Last story. In the late 1980s I ran across an opportunity to buy the charged off assets of a local bank. I put together a joint venture with a client, which would front the purchase price. I would work the loans, and we would share the upside. The crown jewel? A second mortgage on Charlie Keating’s mansion in Paradise Valley, which we knew he’d never not pay.

I did the due diligence. I was at the bank headquarters on a Friday afternoon at 4 p.m., four days before the purchase and sale closing. Who shows up? The Feds (FDIC people), who sent us packing. Our deal never reached the FDIC radar screen. More than a year later I ran into a couple of borrowers with defaulted loans. “Did you ever hear from anyone,” I asked. “No, and don’t blow it for us,” they said.

Lessons Learned.

Blessed I was to catch a chunk of the wave.
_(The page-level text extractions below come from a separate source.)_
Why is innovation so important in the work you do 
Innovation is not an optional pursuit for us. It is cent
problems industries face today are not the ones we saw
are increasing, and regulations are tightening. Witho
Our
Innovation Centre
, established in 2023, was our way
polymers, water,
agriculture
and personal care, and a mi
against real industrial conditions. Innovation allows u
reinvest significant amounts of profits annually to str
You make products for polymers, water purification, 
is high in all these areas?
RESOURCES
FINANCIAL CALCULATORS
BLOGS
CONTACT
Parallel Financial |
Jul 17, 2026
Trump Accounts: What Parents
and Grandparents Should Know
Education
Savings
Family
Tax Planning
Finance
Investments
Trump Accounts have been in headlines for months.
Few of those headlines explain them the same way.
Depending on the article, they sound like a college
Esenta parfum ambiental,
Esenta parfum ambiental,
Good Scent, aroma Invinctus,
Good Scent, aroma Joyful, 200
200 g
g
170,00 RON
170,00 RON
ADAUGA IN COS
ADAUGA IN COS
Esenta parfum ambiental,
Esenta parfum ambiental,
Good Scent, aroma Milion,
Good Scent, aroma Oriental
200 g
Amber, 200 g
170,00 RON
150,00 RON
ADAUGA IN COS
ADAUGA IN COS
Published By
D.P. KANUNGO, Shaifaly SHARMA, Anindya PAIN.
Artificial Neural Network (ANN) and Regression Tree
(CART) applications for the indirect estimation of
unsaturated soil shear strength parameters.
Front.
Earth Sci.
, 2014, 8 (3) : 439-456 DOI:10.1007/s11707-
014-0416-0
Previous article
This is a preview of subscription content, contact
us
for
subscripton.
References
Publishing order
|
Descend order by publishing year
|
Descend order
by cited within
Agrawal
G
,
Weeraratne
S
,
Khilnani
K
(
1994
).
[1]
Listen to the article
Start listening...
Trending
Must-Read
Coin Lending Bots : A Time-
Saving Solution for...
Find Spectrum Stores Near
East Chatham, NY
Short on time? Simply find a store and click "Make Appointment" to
Gone it is, now, what with the Internet and, at every turn, better and cheaper ways to delivery commodity services. As for the bank deal, it told me, more than 30 years ago, that the real world operates in orders of magnitude larger than what most of us can readily relate to.

Fortunately, the economic changes offer opportunities for experienced lawyers to solve real problems. We work smarter than we did and focus on getting to good solutions more quickly. And the money part? No complaints, but the easy dollars left the field decades ago.

P.S. The bank in question was co-founded by a dear friend, client, and office mate for many years. And the man who owned the bank when it failed was, in 1981, the occupant of a one-room office next door to Lieberthal & Kashman. Today, his son is the Chairman and CEO of an NYSE company in the used car business, and the guy next doors, almost 40 years ago, might be its largest shareholder. Mr. R always said he did not read fiction or go to movies, for the law gave him better stories. Not there yet, but I take his point.